A single number is wanted: how many lines of the records below contain the word "type".

======== DATASET CONTENT

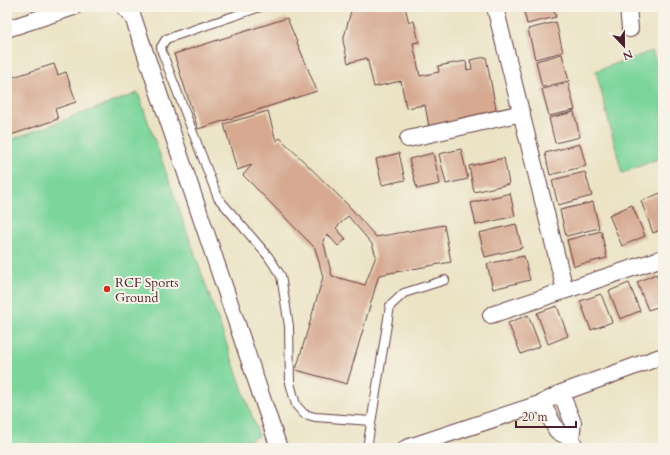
<svg xmlns="http://www.w3.org/2000/svg" width="670" height="455" font-family="Cardo,serif">
	<style>
		.green { fill: #7cd59b; stroke: #637a63 }
		.building { fill: #d6a990; fill-rule: evenodd }
		.lines { fill: none; stroke-linecap: round; stroke-linejoin: round }
		.service-casing { stroke: #623c42; stroke-width: 10 }
		.minor-casing { stroke: #623c42; stroke-width: 18 }
		.service { stroke: #fff; stroke-width: 8 }
		.minor { stroke: #fff; stroke-width: 16 }
		.poi-dot { fill: #c8321e; stroke: #f7f3e8; stroke-width: 1.5 }
		.labels { text-anchor: middle; stroke-width: 4; stroke-linejoin: round; paint-order: stroke }
		.poi-label { font-size: 13px; fill: #4a1f2b; stroke: #f7f3e8; text-anchor: start }
	</style>
	<rect width="100%" height="100%" fill="#f7f3e8"/>
	<filter id="ink" filterUnits="userSpaceOnUse"><feTurbulence type="fractalNoise" baseFrequency=".025" numOctaves="2"/><feDisplacementMap in="SourceGraphic" scale="8" xChannelSelector="R" yChannelSelector="G"/><feConvolveMatrix kernelMatrix="1 2 1 2 8 2 1 2 1" color-interpolation-filters="sRGB"/></filter>
	<filter id="wash" filterUnits="userSpaceOnUse"><feTurbulence type="fractalNoise" baseFrequency=".012" numOctaves="4" result="noise"/><feDisplacementMap in="SourceGraphic" scale="16" xChannelSelector="R" yChannelSelector="G"/><feGaussianBlur stdDeviation="0.9" result="paint"/><feColorMatrix in="noise" values="0 0 0 0 0 0 0 0 0 0 0 0 0 0 0 0 0 1.4 0 .05"/><feComposite in="paint" operator="in"/></filter>
	<g filter="url(#wash)">
		<rect width="100%" height="100%" fill="#ebe3c4"/>
		<path class="green" d="M652,51l11,27v79l-41,16 -26,-102z
			M138,93l121,343 -31,12h-221v-307z"/>
		<g id="blocks">
			<path class="building" d="M352,7h53l4,16 5,-2 5,21 -6,1 7,33 19,-4 -1,-6 28,-5 1,9 5,-1 -2,-9 16,-3 11,57 -68,13 -4,-22 -19,3 -5,-27 -27,6 -7,-29 -19,5 -5,-22z
				M523,7h30l3,10 -29,7z
				M287,18l30,73 -119,38 -24,-75z
				M556,22l7,30 -28,7 -7,-30z
				M562,54l7,27 -27,6 -6,-26z
				M54,64l4,11 8,-3 10,30 -21,7 3,10 -47,16 -4,-8v-48z
				M568,83l7,27 -26,6 -7,-27z
				M268,111l8,30 4,-3 68,67 28,32 68,-12 7,37 -72,13 -32,109 -51,-14 27,-93 -8,-29 -72,-73 9,-10 -15,5 -13,-46zM348,216l24,28 4,12 -11,29 -33,-9 -9,-36 5,-5 10,11 8,-7 -10,-11z
				M574,112l6,25 -25,6 -6,-25z
				M580,144l6,22 -36,9 -5,-22z
				M461,149l7,30 -22,5 -7,-30z
				M399,153l6,27 -23,5 -6,-26z
				M433,153l7,31 -23,5 -8,-30z
				M504,158l5,26 -35,8 -5,-26z
				M585,172l7,24 -34,9 -6,-25z
				M663,192v37l-10,4 -12,-32z
				M510,193l5,23 -39,9 -5,-22z
				M593,202l6,26 -33,8 -6,-26z
				M632,205l13,31 -23,10 -13,-31z
				M516,224l6,24 -37,9 -6,-24z
				M601,231l6,27 -33,8 -7,-26z
				M524,256l6,24 -37,9 -6,-25z
				M656,274l7,18v13l-15,5 -11,-28z
				M629,283l11,28 -20,8 -11,-28z
				M601,294l11,28 -21,8 -11,-29z
				M557,306l11,30 -20,8 -11,-31z
				M528,315l12,31 -19,8 -13,-31z"/>
		</g>
	</g>
	<g filter="url(#ink)">
		<use href="#blocks" fill-opacity="0" stroke="#623c42" stroke-width="1"/>
		<g class="lines">
			<defs>
				<path id="service" d="M260,7l-94,32 -5,8 1,5 56,146 50,58 13,20 8,50 1,57 6,22 8,9 11,3 56,4
					M367,448l23,-142 14,-13 41,-13"/>
				<path id="minor" d="M124,7l9,10 146,431
					M495,7l70,283
					M628,7l2,22
					M7,29l67,-22
					M408,139l114,-26
					M491,315l172,-57
					M561,393l12,30 -2,16
					M542,403l15,28 14,8 5,9
					M406,448l136,-45 19,-10 102,-37"/>
			</defs>
			<use href="#service" class="service-casing"/>
			<use href="#minor" class="minor-casing"/>
			<use href="#service" class="service"/>
			<use href="#minor" class="minor"/>
		</g>
	</g>
	<circle class="poi-dot" cx="107" cy="289" r="4"/>
	<g class="labels">
		<g class="poi-label">
			<text x="115" y="287">RCF Sports<tspan x="115" dy="15">Ground</tspan></text>
		</g>
	</g>
	<rect width="670" height="455" fill="none" stroke="#f7f3e8" stroke-width="24"/>
	<g transform="translate(624 46) rotate(158)" stroke="#f7f3e8" stroke-width="3" paint-order="stroke">
	<path d="M0-3L7 15L0 10L-7 15Z" fill="#4a1f2b"/>
	<text y="-6" font-size="11" font-weight="bold" text-anchor="middle" fill="#4a1f2b">N</text>
	</g>
	<path d="M516 421v6h60v-6" fill="none" stroke="#4a1f2b" stroke-width="2"/>
	<text x="522" y="421" font-size="12" fill="#4a1f2b" stroke="#f7f3e8" stroke-width="3" paint-order="stroke">20 m</text>
</svg>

================

• WRITTEN RESPONSE: 2